Türkiye uzun bir süre Amerika'nın Ankara'yı sevmemesini John Bolton'un düşmanca politikasının bir sonucu olarak düşündü. Ancak Bolton'un gitmesiyle hiçbir şey değişmedi. Donald Trump'ın başkanlığının son yılında Erdoğan'ın ekibi, Washington'un Türkiye'ye F-35 savaş uçakları teslim etmek için bahane aradığı ve ABD seçimleri tamamlanana kadar sorunu çözmek için hiçbir şey yapılamayacağı kanaatine varmıştı. . Ancak seçim bitti ve Ankara'nın beklentilerinin aksine Biden iktidara geldi ve bir grup senatör, Demokrat ve Cumhuriyetçi’nin Türkiye'ye karşı ortak tavırı nedeniyle F-35 sorunu hâlâ çözülmüş değil.

Birkaç hafta öncesine kadar Joe Biden'a "arkadaşım" diye hitap eden Erdoğan, ondan Türkiye'ye F-35’leri göndermesini bekliyordu. Nihayet bir süre sonra "1 milyar 400 milyon dolar ödeme yapmışız. Bu ne olacak? Bunların akıbetini görmemiz lazım. Biz elimizde bol para var da bunları etrafa saçan bir ülke değiliz. Bu paraları da kolay kolay kazanmadık, kazanmıyoruz. Ya uçaklarımızı verecekler ya da parayı verecekler." diyerek tavrını belli etti.

Şimdi durum daha da kötüleşti. Türkiye, ABD'ye F-35 yerine F-16 almayı teklif etmiş.

Bu durum Türkiye'nin ABD'ye karşı zayıflığını bariz şekilde gösteriyor ve deliller, durumun medyanın yansıttığından çok daha kötü olduğuna işaret ediyor.

Öte yandan Biden'ın Ankara Büyükelçiliğine aday gösterdiği eski Arizona Cumhuriyetçi Senatörü Jeff Flake, son günlerde ABD'nin Senato Dış İlişkiler Komitesi'nin onay oturumunda Türkiye hakkında yaptığı konuşma Türk basınında büyük yankı buldu.

Jeff Flake, Türkiye'nin gelecekte S-400 ve benzeri Rus silahlarını satın alması durumunda Washington'ın ek yaptırımlarına maruz kalacağını söylemişti.
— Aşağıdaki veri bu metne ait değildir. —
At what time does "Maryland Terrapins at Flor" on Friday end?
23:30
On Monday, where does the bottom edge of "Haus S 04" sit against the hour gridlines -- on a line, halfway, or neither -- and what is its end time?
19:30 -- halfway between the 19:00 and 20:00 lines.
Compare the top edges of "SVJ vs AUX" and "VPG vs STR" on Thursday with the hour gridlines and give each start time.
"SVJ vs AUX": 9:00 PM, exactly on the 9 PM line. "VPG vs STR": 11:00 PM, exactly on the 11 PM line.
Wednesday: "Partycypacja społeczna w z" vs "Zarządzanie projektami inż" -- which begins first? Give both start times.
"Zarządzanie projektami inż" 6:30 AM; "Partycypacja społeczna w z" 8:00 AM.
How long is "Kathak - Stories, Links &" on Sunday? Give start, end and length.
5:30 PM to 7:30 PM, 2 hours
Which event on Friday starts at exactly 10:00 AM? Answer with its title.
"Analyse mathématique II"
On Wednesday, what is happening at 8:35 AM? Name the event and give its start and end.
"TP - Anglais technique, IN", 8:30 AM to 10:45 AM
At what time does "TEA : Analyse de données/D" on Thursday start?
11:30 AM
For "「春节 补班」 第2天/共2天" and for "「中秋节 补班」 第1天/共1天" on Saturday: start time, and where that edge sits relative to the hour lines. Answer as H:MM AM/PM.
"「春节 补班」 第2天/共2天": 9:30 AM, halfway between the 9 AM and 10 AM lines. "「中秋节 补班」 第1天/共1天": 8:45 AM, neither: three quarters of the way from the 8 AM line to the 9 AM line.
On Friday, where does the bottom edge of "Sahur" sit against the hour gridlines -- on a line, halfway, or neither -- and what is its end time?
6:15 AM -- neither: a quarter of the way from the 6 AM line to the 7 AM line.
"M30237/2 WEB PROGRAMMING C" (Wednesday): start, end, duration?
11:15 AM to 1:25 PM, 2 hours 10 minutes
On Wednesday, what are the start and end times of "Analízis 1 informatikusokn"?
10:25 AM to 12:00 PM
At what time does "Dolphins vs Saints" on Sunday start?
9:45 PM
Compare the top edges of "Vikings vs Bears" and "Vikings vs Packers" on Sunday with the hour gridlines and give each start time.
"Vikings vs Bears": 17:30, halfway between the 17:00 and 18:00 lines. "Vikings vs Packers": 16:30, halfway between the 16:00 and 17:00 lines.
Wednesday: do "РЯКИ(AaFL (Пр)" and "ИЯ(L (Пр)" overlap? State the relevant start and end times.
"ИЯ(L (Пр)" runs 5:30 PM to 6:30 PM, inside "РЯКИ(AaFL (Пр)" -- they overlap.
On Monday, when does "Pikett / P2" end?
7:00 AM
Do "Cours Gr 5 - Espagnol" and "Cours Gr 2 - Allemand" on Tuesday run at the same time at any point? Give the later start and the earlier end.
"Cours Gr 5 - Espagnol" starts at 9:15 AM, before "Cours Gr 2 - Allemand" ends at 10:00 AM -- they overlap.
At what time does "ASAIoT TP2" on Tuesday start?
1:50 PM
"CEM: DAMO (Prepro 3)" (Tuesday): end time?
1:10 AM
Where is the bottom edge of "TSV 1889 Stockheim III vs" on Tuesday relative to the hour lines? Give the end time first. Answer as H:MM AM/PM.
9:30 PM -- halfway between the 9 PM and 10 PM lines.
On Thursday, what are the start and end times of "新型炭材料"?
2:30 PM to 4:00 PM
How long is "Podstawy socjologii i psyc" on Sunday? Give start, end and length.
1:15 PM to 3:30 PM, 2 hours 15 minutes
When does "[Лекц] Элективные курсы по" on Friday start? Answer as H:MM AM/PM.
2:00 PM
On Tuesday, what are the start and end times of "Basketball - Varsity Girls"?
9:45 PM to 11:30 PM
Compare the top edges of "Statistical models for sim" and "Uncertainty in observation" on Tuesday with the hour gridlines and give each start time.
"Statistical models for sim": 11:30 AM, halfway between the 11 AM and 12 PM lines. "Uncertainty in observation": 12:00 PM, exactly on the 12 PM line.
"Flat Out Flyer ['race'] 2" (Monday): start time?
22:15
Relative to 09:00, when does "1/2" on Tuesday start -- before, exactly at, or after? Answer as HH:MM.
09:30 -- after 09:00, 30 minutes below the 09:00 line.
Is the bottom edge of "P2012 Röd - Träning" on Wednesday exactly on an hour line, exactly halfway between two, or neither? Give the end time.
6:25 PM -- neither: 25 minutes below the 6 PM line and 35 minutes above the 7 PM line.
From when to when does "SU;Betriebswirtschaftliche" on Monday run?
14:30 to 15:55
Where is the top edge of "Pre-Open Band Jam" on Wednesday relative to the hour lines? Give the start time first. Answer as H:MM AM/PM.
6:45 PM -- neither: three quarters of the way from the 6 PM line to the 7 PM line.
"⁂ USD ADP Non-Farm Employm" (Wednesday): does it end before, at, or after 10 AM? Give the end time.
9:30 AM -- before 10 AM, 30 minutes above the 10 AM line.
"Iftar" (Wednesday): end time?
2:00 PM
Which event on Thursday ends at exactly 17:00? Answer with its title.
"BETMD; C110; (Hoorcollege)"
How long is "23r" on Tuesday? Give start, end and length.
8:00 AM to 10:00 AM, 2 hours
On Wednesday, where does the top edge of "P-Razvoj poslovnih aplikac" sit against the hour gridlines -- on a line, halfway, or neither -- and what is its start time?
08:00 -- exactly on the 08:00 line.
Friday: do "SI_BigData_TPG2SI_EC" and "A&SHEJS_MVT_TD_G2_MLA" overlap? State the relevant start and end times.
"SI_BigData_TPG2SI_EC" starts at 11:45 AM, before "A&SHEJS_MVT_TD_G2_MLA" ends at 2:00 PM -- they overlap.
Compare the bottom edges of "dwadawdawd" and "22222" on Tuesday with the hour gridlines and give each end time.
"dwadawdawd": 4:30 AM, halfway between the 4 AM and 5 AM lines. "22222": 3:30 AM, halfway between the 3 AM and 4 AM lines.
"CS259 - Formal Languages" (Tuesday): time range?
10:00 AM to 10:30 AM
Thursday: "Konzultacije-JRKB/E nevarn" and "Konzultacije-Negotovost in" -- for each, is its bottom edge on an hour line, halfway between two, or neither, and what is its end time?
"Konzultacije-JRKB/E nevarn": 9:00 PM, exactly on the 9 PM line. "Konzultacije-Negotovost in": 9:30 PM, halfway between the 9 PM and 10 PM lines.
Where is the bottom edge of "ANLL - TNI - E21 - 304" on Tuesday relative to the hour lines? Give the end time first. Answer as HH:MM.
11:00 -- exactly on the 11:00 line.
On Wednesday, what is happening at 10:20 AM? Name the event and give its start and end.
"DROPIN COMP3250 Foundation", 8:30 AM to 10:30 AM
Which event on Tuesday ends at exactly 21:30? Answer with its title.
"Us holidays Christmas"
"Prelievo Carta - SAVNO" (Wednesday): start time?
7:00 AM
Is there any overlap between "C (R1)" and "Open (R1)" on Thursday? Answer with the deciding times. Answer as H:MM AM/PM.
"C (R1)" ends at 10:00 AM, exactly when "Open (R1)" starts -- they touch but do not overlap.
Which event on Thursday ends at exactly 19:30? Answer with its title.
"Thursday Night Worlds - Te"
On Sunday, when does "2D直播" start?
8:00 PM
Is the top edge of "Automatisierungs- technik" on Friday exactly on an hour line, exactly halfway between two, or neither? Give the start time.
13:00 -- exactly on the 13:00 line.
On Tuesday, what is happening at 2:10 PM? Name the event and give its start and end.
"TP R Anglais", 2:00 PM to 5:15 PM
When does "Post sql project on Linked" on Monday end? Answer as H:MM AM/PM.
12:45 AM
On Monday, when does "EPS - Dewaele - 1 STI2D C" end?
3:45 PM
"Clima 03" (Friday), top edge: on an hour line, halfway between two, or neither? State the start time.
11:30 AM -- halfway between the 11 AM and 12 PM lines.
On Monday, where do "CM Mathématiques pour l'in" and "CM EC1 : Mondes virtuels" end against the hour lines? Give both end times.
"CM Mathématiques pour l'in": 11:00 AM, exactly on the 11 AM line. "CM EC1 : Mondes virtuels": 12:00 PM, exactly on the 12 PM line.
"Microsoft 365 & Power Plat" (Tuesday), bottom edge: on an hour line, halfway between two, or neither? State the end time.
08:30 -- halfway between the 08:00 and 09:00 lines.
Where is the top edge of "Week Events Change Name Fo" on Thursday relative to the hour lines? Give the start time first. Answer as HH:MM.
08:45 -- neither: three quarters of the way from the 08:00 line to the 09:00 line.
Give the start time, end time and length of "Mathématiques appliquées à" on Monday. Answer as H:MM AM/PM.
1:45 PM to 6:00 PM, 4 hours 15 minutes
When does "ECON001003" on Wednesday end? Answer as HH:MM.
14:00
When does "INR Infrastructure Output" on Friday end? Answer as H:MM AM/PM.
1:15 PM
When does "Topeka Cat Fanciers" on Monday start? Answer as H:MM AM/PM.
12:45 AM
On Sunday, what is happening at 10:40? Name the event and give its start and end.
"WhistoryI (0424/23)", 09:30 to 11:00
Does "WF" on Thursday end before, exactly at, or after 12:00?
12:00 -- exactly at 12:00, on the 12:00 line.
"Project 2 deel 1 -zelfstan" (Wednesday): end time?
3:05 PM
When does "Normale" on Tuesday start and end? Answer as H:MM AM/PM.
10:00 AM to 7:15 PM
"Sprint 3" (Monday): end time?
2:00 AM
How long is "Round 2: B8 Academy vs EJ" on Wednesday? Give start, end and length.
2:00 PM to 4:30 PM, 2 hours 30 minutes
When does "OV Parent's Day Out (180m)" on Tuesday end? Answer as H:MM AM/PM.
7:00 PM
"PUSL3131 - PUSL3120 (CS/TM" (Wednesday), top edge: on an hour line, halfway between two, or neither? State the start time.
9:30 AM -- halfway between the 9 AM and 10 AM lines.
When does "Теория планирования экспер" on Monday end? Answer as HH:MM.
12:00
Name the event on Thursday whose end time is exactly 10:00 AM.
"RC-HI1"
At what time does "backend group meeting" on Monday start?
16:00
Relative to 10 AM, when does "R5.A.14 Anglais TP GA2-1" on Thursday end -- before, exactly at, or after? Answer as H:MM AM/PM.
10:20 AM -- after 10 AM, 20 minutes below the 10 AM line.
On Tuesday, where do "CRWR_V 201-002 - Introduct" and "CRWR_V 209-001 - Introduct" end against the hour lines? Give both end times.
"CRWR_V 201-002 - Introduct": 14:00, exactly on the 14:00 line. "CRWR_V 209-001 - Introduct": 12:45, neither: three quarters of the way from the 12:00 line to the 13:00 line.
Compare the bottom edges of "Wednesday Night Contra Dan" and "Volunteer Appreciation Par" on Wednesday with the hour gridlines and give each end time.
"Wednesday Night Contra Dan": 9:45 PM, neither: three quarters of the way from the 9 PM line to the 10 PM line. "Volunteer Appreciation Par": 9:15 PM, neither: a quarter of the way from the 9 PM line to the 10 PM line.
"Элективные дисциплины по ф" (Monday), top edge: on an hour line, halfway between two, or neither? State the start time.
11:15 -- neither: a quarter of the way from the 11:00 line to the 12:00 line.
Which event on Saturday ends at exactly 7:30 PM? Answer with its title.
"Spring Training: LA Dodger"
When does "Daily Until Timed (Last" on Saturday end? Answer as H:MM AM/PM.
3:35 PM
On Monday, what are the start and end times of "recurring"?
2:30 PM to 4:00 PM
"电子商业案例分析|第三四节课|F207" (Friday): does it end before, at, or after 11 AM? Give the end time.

Mevcut kanıtlar, ABD'nin Türkiye'ye yönelik tavrı ve baskısının, sırf Demokrat Parti ve Biden yönetiminin tutumu olmadığını ve Cumhuriyetçilerin de önemli bir bölümünün Ankara ile ilişkiler konusunda negatif bakış açısına sahip olduğunu gösteriyor.